В августе 1975 года мама отпраздновала свое пятидесятилетие. Мои родители решили отметить мамин юбилей путешествием на теплоходе из Нижнего Новгорода в Астрахань и обратно. Мне только что исполнилось шестнадцать лет, и эта их придумка была мне «в лом». Однако выхода не было — юбилей есть юбилей, и пятнадцатого августа я с видом приговоренного к пожизненному заключению поднимался по шаткому трапу на нижнюю палубу трехпалубного «лайнера» с гордым названием «Покорение Сибири». Мы заселились в каюту люкс (папа «психанул»!), которая состояла из двух небольших комнат и душевой, совмещенной с туалетом. По тем временам это было очень круто!
Мама сказала:
— Ой, Петя, сколько же все это стоит? — и порозовела от удовольствия.
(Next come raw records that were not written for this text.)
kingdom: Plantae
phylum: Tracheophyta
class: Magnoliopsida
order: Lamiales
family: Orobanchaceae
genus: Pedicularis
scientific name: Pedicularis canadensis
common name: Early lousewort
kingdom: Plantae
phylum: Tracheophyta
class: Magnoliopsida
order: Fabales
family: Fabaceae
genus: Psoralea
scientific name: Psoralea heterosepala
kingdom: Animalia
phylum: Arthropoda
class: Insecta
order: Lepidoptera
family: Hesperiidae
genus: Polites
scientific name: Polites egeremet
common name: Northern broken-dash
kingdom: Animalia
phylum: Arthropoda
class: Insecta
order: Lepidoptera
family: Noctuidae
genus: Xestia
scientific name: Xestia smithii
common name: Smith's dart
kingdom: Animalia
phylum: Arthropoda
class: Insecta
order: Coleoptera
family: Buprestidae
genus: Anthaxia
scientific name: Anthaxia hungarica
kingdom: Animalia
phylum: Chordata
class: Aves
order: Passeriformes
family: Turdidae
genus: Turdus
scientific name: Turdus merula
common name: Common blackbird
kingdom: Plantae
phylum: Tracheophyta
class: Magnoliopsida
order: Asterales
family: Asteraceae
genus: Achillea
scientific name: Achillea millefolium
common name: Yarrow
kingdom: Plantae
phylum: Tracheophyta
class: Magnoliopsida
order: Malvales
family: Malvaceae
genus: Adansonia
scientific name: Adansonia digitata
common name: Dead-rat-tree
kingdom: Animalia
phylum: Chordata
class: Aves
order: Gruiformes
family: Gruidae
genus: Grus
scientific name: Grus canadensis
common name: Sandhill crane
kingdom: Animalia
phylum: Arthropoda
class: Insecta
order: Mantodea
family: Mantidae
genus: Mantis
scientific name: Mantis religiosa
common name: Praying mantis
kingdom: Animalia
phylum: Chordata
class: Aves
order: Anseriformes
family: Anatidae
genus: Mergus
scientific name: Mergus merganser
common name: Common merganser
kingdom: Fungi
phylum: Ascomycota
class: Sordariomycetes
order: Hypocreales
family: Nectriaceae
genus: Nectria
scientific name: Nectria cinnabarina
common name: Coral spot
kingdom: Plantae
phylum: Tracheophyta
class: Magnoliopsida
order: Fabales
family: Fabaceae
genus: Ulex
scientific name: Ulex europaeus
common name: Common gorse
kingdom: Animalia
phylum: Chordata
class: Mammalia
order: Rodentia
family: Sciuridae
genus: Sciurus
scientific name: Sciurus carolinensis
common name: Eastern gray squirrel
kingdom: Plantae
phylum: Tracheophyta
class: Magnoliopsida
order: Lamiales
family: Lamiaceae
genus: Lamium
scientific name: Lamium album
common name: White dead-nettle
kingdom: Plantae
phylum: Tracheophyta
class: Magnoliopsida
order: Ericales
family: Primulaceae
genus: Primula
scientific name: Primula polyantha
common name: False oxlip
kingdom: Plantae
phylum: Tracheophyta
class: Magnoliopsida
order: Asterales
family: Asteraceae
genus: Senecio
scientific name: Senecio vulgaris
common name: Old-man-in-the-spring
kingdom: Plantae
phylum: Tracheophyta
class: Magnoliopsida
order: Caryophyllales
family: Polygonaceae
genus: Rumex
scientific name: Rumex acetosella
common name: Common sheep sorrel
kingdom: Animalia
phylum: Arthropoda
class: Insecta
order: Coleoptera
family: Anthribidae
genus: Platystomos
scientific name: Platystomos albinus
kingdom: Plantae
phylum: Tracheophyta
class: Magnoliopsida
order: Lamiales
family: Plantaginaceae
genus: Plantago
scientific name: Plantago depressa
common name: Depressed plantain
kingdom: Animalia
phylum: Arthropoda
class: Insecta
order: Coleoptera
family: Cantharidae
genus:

Папа, шмыгнув носом, многозначительно промолчал.
Пока они разбирали вещи, которые мы взяли с собой, я вышел на палубу, чтобы посмотреть на наших попутчиков. Мое внимание привлекли женщина и два ее сына, которые тоже вышли на палубу. Один, видимо младший, лет шести-семи, начал бегать туда-сюда по палубе, а вот старший… Старший был побрит наголо, темные очки закрывали пол-лица. Мама, что-то шептала ему на ухо, гладила по плечу, а потом протянула ему на ладони таблетку, которую он слизнул. Именно слизнул ярко-красным языком.
— Умница, Андрюшенька, — сказала женщина и поцеловала его в щеку.
Улыбаясь, легкой походкой она пошла посмотреть, куда убежал ее младшенький, а Андрюшенька повернулся в мою сторону и снял очки. Возраст его было сложно определить, но что-то показалось мне знакомым в его лице. То есть я вспомнил, что время от времени встречал людей с такими же удивительно похожими лицами.
— Мама, а почему у этой девочки такое лицо? — спросил я однажды.
— Это называется синдром Дауна, — ответила мама, тяжело вздохнув, — есть такая болезнь, сынок.
— А когда она выздоровеет? — спросил я.
— Нескоро, — сказала мама, еще раз тяжело вздохнув.
— Привет! — крикнул я Андрюше и помахал рукой. Он внимательно посмотрел на меня, ничего не ответил и отвернулся.
«Ладно, — подумал я, — понятно, болеет человек».
Наступило время обеда, и мы пошли в ресторан. Нас усадили за стол, накрытый чистой белой скатертью, и предложили сделать заказ из меню… Тем временем за соседним столом назревал скандал. Нашими соседями оказались Андрюшина мама, Андрюша и его брат. Четвертым за их столом был грузный мужчина в возрасте. Мужчина выговаривал официантке сиплым голосом:
— Немедленно пересадите меня! Я что, должен на это смотреть?! — он тыкал пальцем в Андрея. — Я отдохнуть поехал, а мне дауны всякие аппетит портить будут?!
Лицо Сиплого было багровым, слюни летели в разные стороны. Официантка пыталась объяснить, что у них полная загрузка, что свободных мест нет. Андрюшина мама как-то сразу съежилась и постарела. Она молча сидела, опустив глаза. Андрюша смотрел на нее абсолютно растерянным взглядом маленького ребенка, а его брат начал реветь.
— Нарожают уродов! — не унимался Сиплый. — Скоро нормальным людям пойти некуда будет!
— Это ты, что ли, нормальный? — рядом с Сиплым стоял мой папа, бледный, как полотно, подрагивая левой щекой. Сиплый осекся и удивленно смотрел снизу вверх.
— Встать, животное! — жестко, до мурашек, скомандовал папа, схватил Сиплого за шиворот и, встряхивая, стал поднимать его со стула.
— А‑а‑а! — завизжал Сиплый.
— Петя! — прошептала побелевшими губами мама.
Худой, жилистый папа выволок визжащего, как поросенок, Сиплого в коридор. Когда папа вернулся в ресторан, кто-то за моей спиной интеллигентно произнес:
— Ну, зачем уж вы так-то?
И тут я увидел папин взгляд… — никогда до, никогда после я не видел у него такого взгляда и такого выражения лица! Говоривший сразу замолчал. Мама Андрюши сказала, вытирая младшему слезы одной рукой и поглаживая Андрюшу по голове другой:
— Спасибо вам, добрый человек!
— Люди всегда должны оставаться людьми! — вдруг улыбнулся доброй улыбкой папа.
Папа стал известным на корабле человеком, с которым здоровались все, включая членов экипажа и капитана, а я именно тогда понял, что нет ничего страшнее равнодушного отношения к тому, что сильный обижает слабого.